Most striking of all, particularly to Masursky, were the erosion features. In some places long, narrow valleys ran for hundreds of kilometres across the plains with few if any tributaries. In other regions there were branching networks of smaller valleys, suggestively similar to those that drain earthly landscapes. And elsewhere mere were vast, sweeping channels that seemed to have torn across the crust with unbelievable force, scouring clean areas the size of whole countries. Had water done this? Masursky seemed sure of it and waxed lyrical on the planet’s lost rains to journalists; Murray looked on, grinding his teeth. After all, this was an alien world of new possibilities. Streams of lava might have been responsible – or torrents of liquid carbon dioxide, or gushing hydrocarbons, or slow-grinding ice. Even the thin winds were suggested as possible scouring agents – and though that was a spectacular stretch, it was increasingly clear that wind did indeed play a large role in the way the planet looked. Everywhere there were streaks where dust had revealed or hidden the surface beneath; in some places there were full-blown dune fields. The seasonal changes observed from the earth and held by some to mark the spread of primitive vegetation – changes that would have been Mariner 9’s primary focus, had its sister ship, Mariner 8, not fallen into the Atlantic just after launch and thus bequeathed the main mapping mission to its sibling – were now explained by the wind, at least in principle.

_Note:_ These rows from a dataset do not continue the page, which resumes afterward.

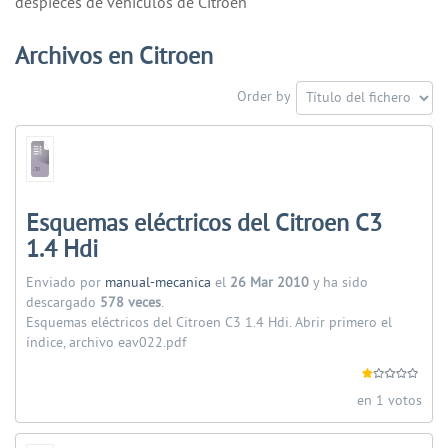
despieces de vehiculos de Citroen
Archivos en Citroen
Order by
Esquemas eléctricos del Citroen C3
1.4 Hdi
Enviado por
manual-mecanica
el
26 Mar 2010
y ha sido
descargado
578 veces
.
Esquemas eléctricos del Citroen C3 1.4 Hdi. Abrir primero el
índice, archivo eav022.pdf
en 1 votos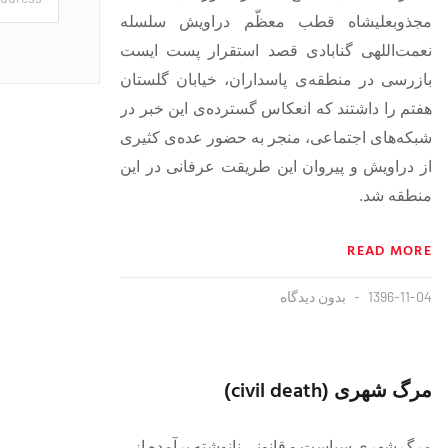
مجذوبعلیشاه قطب معظّم دراویش سلسله
نعمت‌اللهی گنابادی قصد استقرار پست ایست
بازرسی در منطقه‌ی پاسداران، خیابان گلستان
هفتم را داشتند که انعکاس گسترده‌ی این خبر در
شبکه‌های اجتماعی، منجر به حضور عده‌ی کثیری
از دراویش و پیروان این طریقت عرفانی در این
منطقه شد.
READ MORE
1396-11-04
بدون دیدگاه
مرگ شهری (civil death)
مرگ شهری سیاست و قانونی نانوشته برآمده از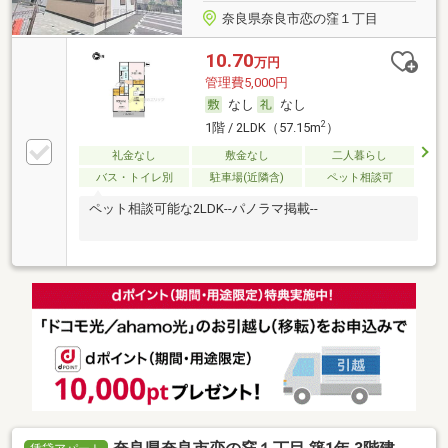
奈良県奈良市恋の窪１丁目
10.70
万円
管理費5,000円
なし
なし
2
1階 / 2LDK（57.15m
）
礼金なし
敷金なし
二人暮らし
バス・トイレ別
駐車場(近隣含)
ペット相談可
ペット相談可能な2LDK--パノラマ掲載--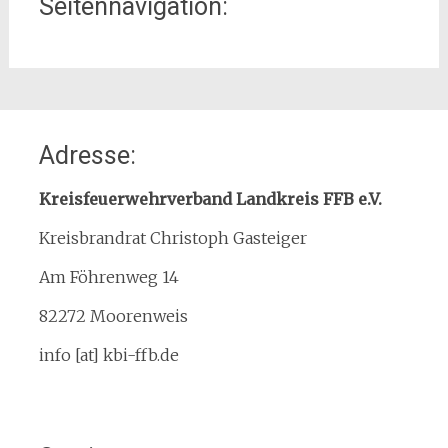
Seitennavigation:
Home
Adresse:
Organisation
Interner Downloadbereich
Kreisfeuerwehrverband Landkreis FFB e.V.
Gebietsübersicht
Kreisbrandrat Christoph Gasteiger
Kreisfeuerwehrverband
Am Föhrenweg 14
Kreisbrandinspektion
Service
82272 Moorenweis
Termine
info [at] kbi-ffb.de
Bürgerinformationen
Mitglied werden
Notruf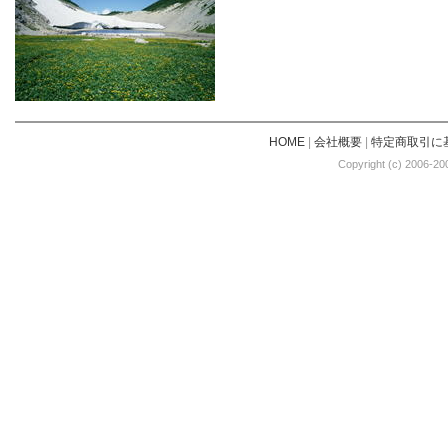
HOME
|
会社概要
|
特定商取引に
Copyright (c) 2006-20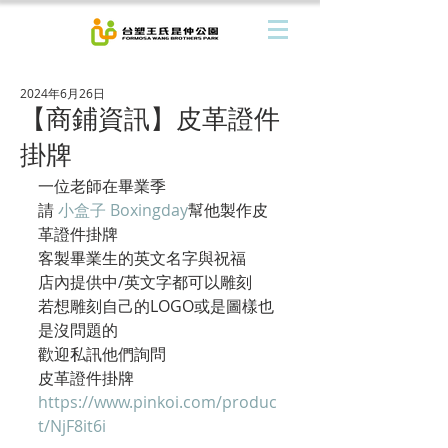
2024年6月26日
【商鋪資訊】皮革證件
掛牌
一位老師在畢業季
請 
小盒子 Boxingday
幫他製作皮
革證件掛牌
客製畢業生的英文名字與祝福
店內提供中/英文字都可以雕刻
若想雕刻自己的LOGO或是圖樣也
是沒問題的
歡迎私訊他們詢問
皮革證件掛牌
https://
www.pinkoi.com/produc
t/NjF8it6i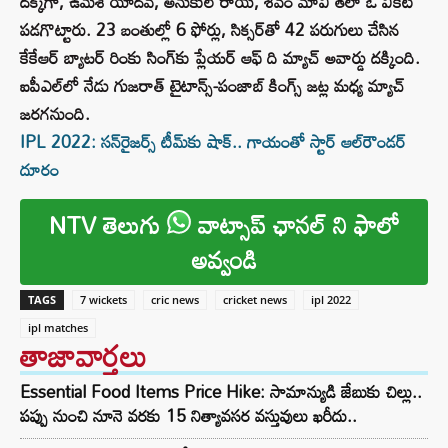
దక్కగా, ఉమేశ్ యాదవ్, అనుకుల్ రాయ్, శివం మావీ తలా ఓ వికెట్
పడగొట్టారు. 23 బంతుల్లో 6 ఫోర్లు, సిక్సర్‌తో 42 పరుగులు చేసిన
కేకేఆర్ బ్యాటర్ రింకు సింగ్‌కు ప్లేయర్ ఆఫ్ ది మ్యాచ్ అవార్డు దక్కింది.
ఐపీఎల్‌లో నేడు గుజరాత్ టైటాన్స్-పంజాబ్ కింగ్స్ జట్ల మధ్య మ్యాచ్
జరగనుంది.
IPL 2022: సన్‌రైజర్స్ టీమ్‌కు షాక్.. గాయంతో స్టార్ ఆల్‌రౌండర్
దూరం
NTV తెలుగు
వాట్సాప్ ఛానల్ ని ఫాలో
అవ్వండి
TAGS
7 wickets
cric news
cricket news
ipl 2022
ipl matches
తాజావార్తలు
Essential Food Items Price Hike: సామాన్యుడి జేబుకు చిల్లు..
పప్పు నుంచి నూనె వరకు 15 నిత్యావసర వస్తువులు ఖరీదు..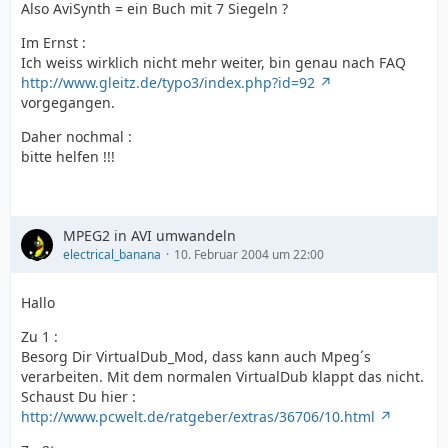
Also AviSynth = ein Buch mit 7 Siegeln ?
Im Ernst :
Ich weiss wirklich nicht mehr weiter, bin genau nach FAQ
http://www.gleitz.de/typo3/index.php?id=92
vorgegangen.
Daher nochmal :
bitte helfen !!!
MPEG2 in AVI umwandeln
electrical_banana
10. Februar 2004 um 22:00
Hallo
Zu 1 :
Besorg Dir VirtualDub_Mod, dass kann auch Mpeg´s
verarbeiten. Mit dem normalen VirtualDub klappt das nicht.
Schaust Du hier :
http://www.pcwelt.de/ratgeber/extras/36706/10.html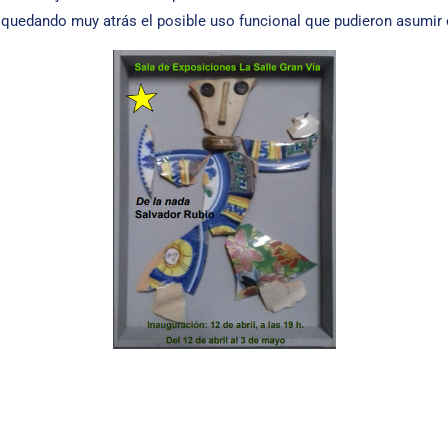
, quedando muy atrás el posible uso funcional que pudieron asumir 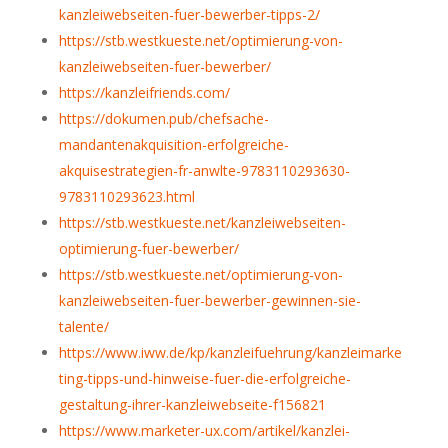
kanzleiwebseiten-fuer-bewerber-tipps-2/
https://stb.westkueste.net/optimierung-von-
kanzleiwebseiten-fuer-bewerber/
https://kanzleifriends.com/
https://dokumen.pub/chefsache-
mandantenakquisition-erfolgreiche-
akquisestrategien-fr-anwlte-9783110293630-
9783110293623.html
https://stb.westkueste.net/kanzleiwebseiten-
optimierung-fuer-bewerber/
https://stb.westkueste.net/optimierung-von-
kanzleiwebseiten-fuer-bewerber-gewinnen-sie-
talente/
https://www.iww.de/kp/kanzleifuehrung/kanzleimarke
ting-tipps-und-hinweise-fuer-die-erfolgreiche-
gestaltung-ihrer-kanzleiwebseite-f156821
https://www.marketer-ux.com/artikel/kanzlei-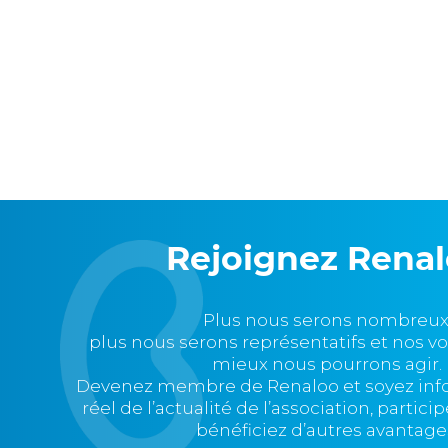
Rejoignez Rena
Plus nous serons nombreux
plus nous serons représentatifs et nos v
mieux nous pourrons agir.
Devenez membre de Renaloo et soyez in
réel de l’actualité de l’association, partic
bénéficiez d’autres avantage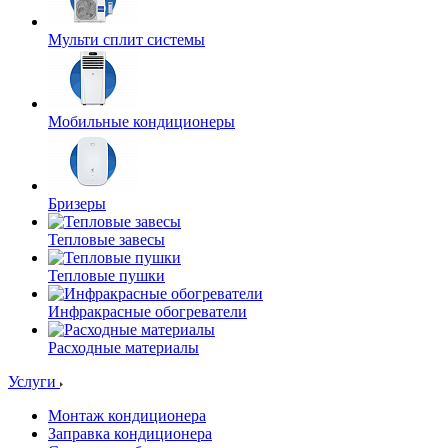
Мульти сплит системы
Мобильные кондиционеры
Бризеры
Тепловые завесы
Тепловые пушки
Инфракрасные обогреватели
Расходные материалы
Услуги
Монтаж кондиционера
Заправка кондиционера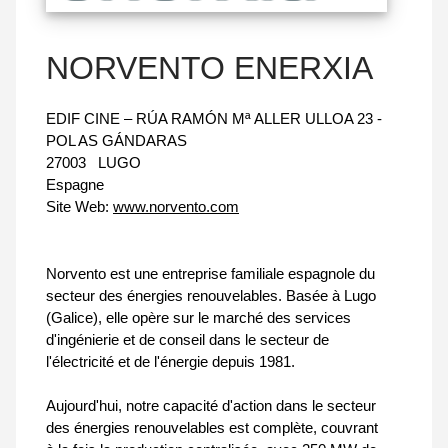
NORVENTO ENERXIA
EDIF CINE – RÚA RAMÓN Mª ALLER ULLOA 23 -
POL AS GÁNDARAS
27003
LUGO
Espagne
Site Web:
www.norvento.com
Norvento est une entreprise familiale espagnole du
secteur des énergies renouvelables. Basée à Lugo
(Galice), elle opère sur le marché des services
d'ingénierie et de conseil dans le secteur de
l'électricité et de l'énergie depuis 1981.
Aujourd'hui, notre capacité d'action dans le secteur
des énergies renouvelables est complète, couvrant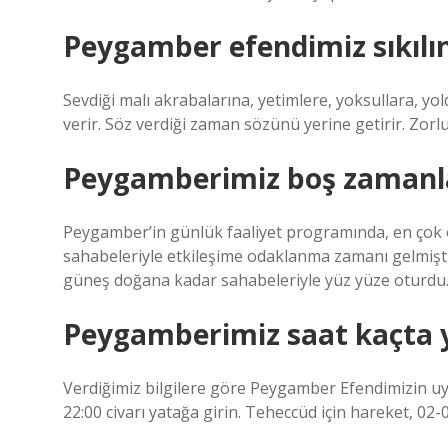
Peygamber efendimiz sıkılı
Sevdiği malı akrabalarına, yetimlere, yoksullara, yol
verir. Söz verdiği zaman sözünü yerine getirir. Zorlu
Peygamberimiz boş zamanla
Peygamber’in günlük faaliyet programında, en çok ö
sahabeleriyle etkileşime odaklanma zamanı gelmişti
güneş doğana kadar sahabeleriyle yüz yüze oturdu
Peygamberimiz saat kaçta 
Verdiğimiz bilgilere göre Peygamber Efendimizin uyku
22:00 civarı yatağa girin. Teheccüd için hareket, 02-0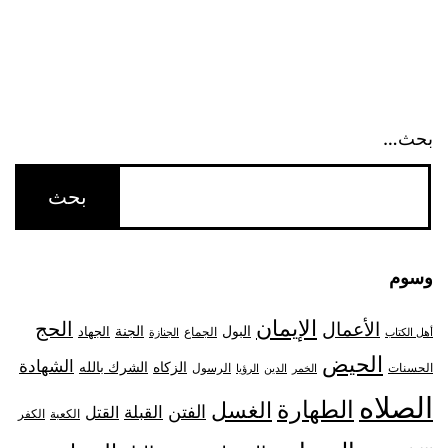
بحث…
وسوم
الإيمان
الحج
الأعمال
البول
الجنة
الجهاد
الجماع
أهل الكتاب
الجنازة
الحيض
الشهادة
الزكاه
الشرك بالله
الحسنات
الرسول
الخمر
الدين
الرؤيا
الصلاه
الطهارة
الغسل
الفتن
القبلة
القتل
الكعبة
الكفر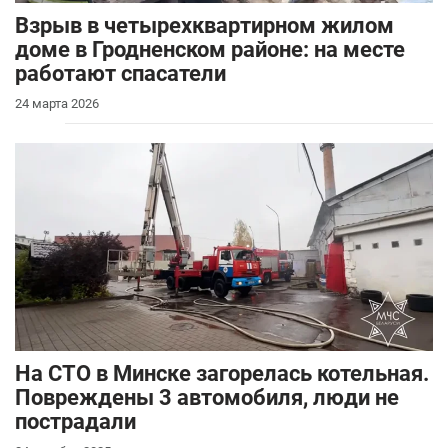
Взрыв в четырехквартирном жилом
доме в Гродненском районе: на месте
работают спасатели
24 марта 2026
На СТО в Минске загорелась котельная.
Повреждены 3 автомобиля, люди не
пострадали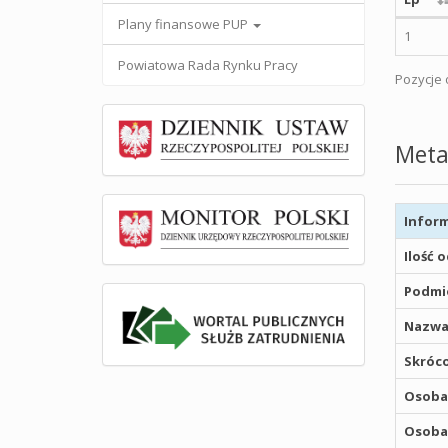
Plany finansowe PUP
1
Powiatowa Rada Rynku Pracy
Pozycje o
Meta
Inform
Ilość 
Podmio
Nazwa
Skróco
Osoba,
Osoba,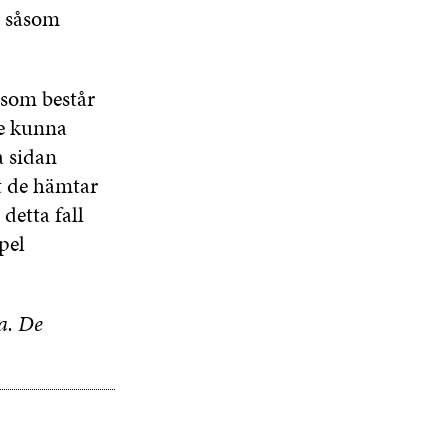
, såsom
 som består
re kunna
a sidan
it de hämtar
detta fall
pel
a. De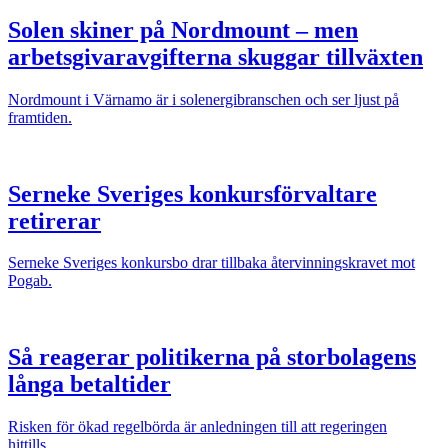
Solen skiner på Nordmount – men
arbetsgivaravgifterna skuggar tillväxten
Nordmount i Värnamo är i solenergibranschen och ser ljust på
framtiden.
Serneke Sveriges konkursförvaltare
retirerar
Serneke Sveriges konkursbo drar tillbaka återvinningskravet mot
Pogab.
Så reagerar politikerna på storbolagens
långa betaltider
Risken för ökad regelbörda är anledningen till att regeringen
hittills...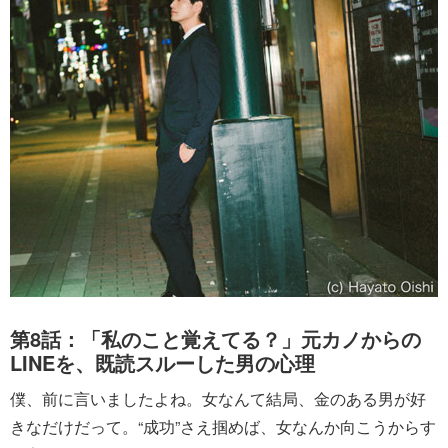
第8話：「私のこと覚えてる？」元カノからの
LINEを、既読スルーした男の心理
僕、前に言いましたよね。女なんて結局、金のある男が好
きなだけだって。“成功”さえ掴めば、女なんか向こうからす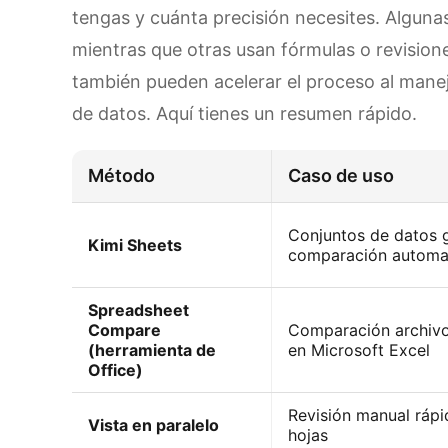
tengas y cuánta precisión necesites. Alguna
mientras que otras usan fórmulas o revisione
también pueden acelerar el proceso al man
de datos. Aquí tienes un resumen rápido.
Método
Caso de uso
Conjuntos de datos 
Kimi Sheets
comparación automa
Spreadsheet
Compare
Comparación archivo
(herramienta de
en Microsoft Excel
Office)
Revisión manual rápi
Vista en paralelo
hojas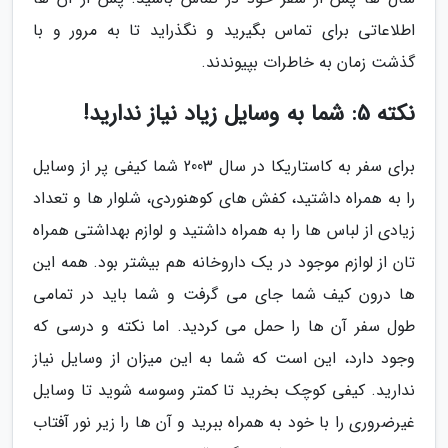
اطلاعاتی برای تماس بگیرید و نگذراید تا به مرور و با
گذشت زمان به خاطرات بپیوندند.
نکته 5: شما به وسایل زیاد نیاز ندارید!
برای سفر به کاستاریکا در سال 2003 شما کیفی پر از وسایل
را به همراه داشتید، کفش های کوهنوردی، شلوار ها و تعداد
زیادی از لباس ها را به همراه داشتید و لوازم بهداشتی همراه
تان از لوازم موجود در یک داروخانه هم بیشتر بود. همه این
ها درون کیف شما جای می گرفت و شما باید در تمامی
طول سفر آن ها را حمل می کردید. اما نکته و درسی که
وجود دارد، این است که شما به این میزان از وسایل نیاز
ندارید. کیفی کوچک بخرید تا کمتر وسوسه شوید تا وسایل
غیرضروری را با خود به همراه ببرید و آن ها را زیر نور آفتاب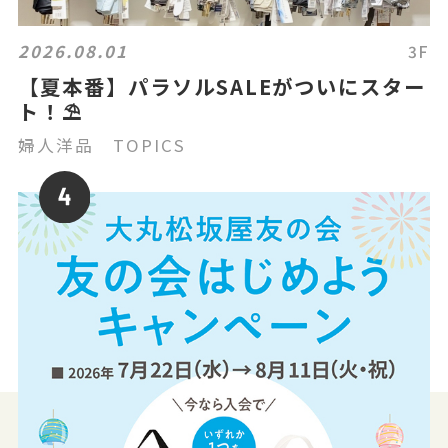
2026.08.01
3F
【夏本番】パラソルSALEがついにスター
ト！⛱️
婦人洋品 TOPICS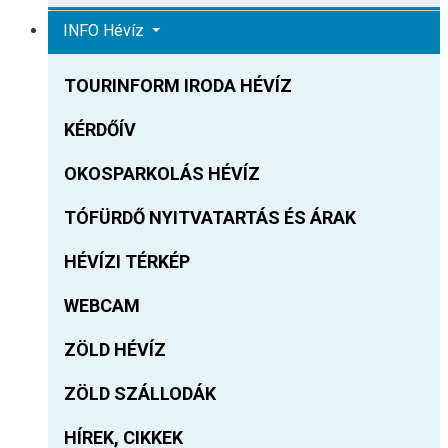
INFO Hévíz
TOURINFORM IRODA HÉVÍZ
KÉRDŐÍV
OKOSPARKOLÁS HÉVÍZ
TÓFÜRDŐ NYITVATARTÁS ÉS ÁRAK
HÉVÍZI TÉRKÉP
WEBCAM
ZÖLD HÉVÍZ
ZÖLD SZÁLLODÁK
HÍREK, CIKKEK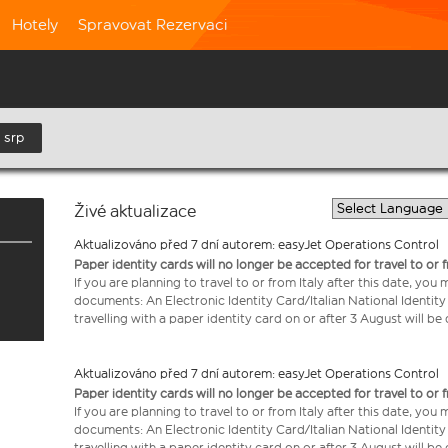
Hotely
Spravovat Rezervaci
 srp
Živé aktualizace
Aktualizováno před 7 dní autorem: easyJet Operations Control
Paper identity cards will no longer be accepted for travel to or 
If you are planning to travel to or from Italy after this date, you
documents: An Electronic Identity Card/Italian National Identit
travelling with a paper identity card on or after 3 August will b
Aktualizováno před 7 dní autorem: easyJet Operations Control
Paper identity cards will no longer be accepted for travel to or 
If you are planning to travel to or from Italy after this date, you
documents: An Electronic Identity Card/Italian National Identit
travelling with a paper identity card on or after 3 August will b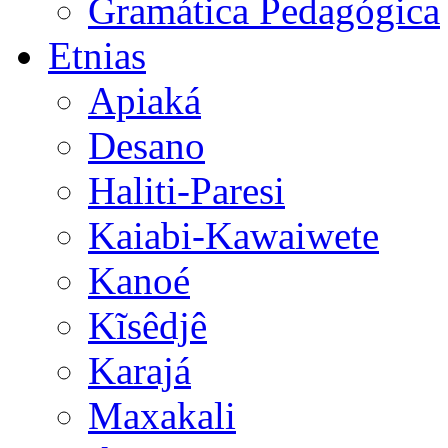
Gramática Pedagógica
Etnias
Apiaká
Desano
Haliti-Paresi
Kaiabi-Kawaiwete
Kanoé
Kĩsêdjê
Karajá
Maxakali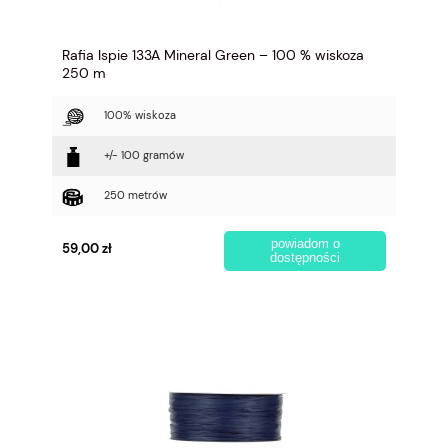
Rafia Ispie 133A Mineral Green – 100 % wiskoza
250 m
100% wiskoza
+/- 100 gramów
250 metrów
powiadom o
59,00 zł
dostępności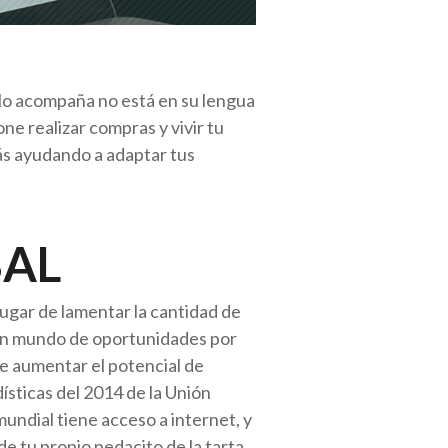
lo acompaña no está en su lengua
ne realizar compras y vivir tu
rás ayudando a adaptar tus
BAL
lugar de lamentar la cantidad de
 un mundo de oportunidades por
de aumentar el potencial de
sticas del 2014 de la Unión
ndial tiene acceso a internet, y
de tu propio pedacito de la tarta.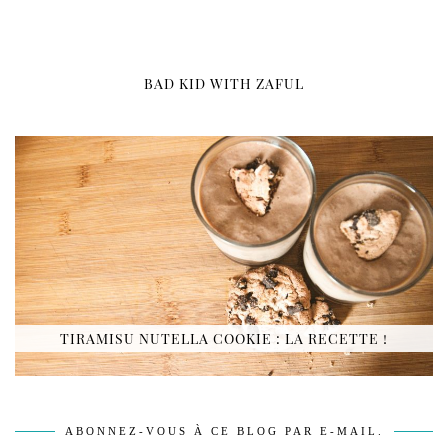
BAD KID WITH ZAFUL
TIRAMISU NUTELLA COOKIE : LA RECETTE !
ABONNEZ-VOUS À CE BLOG PAR E-MAIL.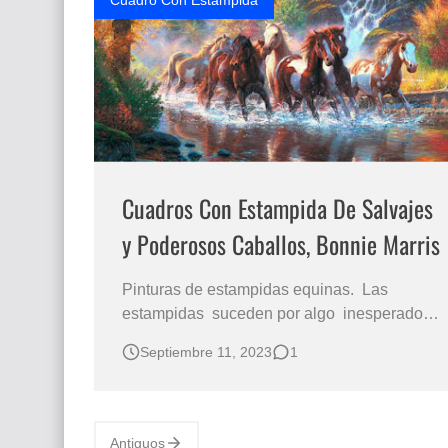
Cuadro Con Estampida
Cuadros Con Estampida De Salvajes
y Poderosos Caballos, Bonnie Marris
Pinturas de estampidas equinas. Las
estampidas suceden por algo inesperado
que asusta a los animales, en el caso de los
Septiembre 11, 2023
1
caballos pueden alterarse y salir corriendo
salvaje y desorganizadamente, es un
espectáculo hermoso pero suele ser
peligroso. Caballos en estampida en el agua
Antiguos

And there was yet more for Masursky and Murray and their colleagues to wonder at and argue over. Strange parallel ridges and lineations running in step for hundreds of kilometres. The collapsed chaos features seen by Mariner 6, which now appeared to be sources for some of the great channels. Rippling bright clouds of solid carbon dioxide (such clouds, streaming off the heights of Olympus Mons, provided the intermittent bright white expanses that made Schiaparelli think of snow and call the area Nix Olympica). Most strikingly, there were regions at the poles where the interaction of wind-borne dust and expanding and contracting polar caps had built up a weird, laminated terrain. Each layer must correspond to a different set of conditions – different wind patterns, different climates. Millions, maybe billions of years of history were there in those layers, just waiting to be read if only you could get to them and figure out what made them. Murray, in particular, found these polar layered terrains fascinating. Thirty years on he still does. He was to be part of the science team on the ill-fated Scott and Amundsen microprobes that accompanied Mars Polar Lander.
The twenty-four people working shifts on the television team had more than enough data to keep them happy. Every twelve hours a new swathe of pictures would come back, covering the planet in seventeen days. There were always new things to see, new things to think about, new things to ask for close-ups of at the next opportunity. And in the end Mars’s rocky surface was stored in their computers and tacked up on their walls, almost seven gigabytes of data, 7329 images. Mars was now much more than one of Tennyson’s points of peaceful light – it was taking on, in Auden’s words, ‘the certainty that constitutes a thing’. It could be measured in detail, and properly mapped.
* The excellent Australian film The Dish goes some way to redressing this oversight.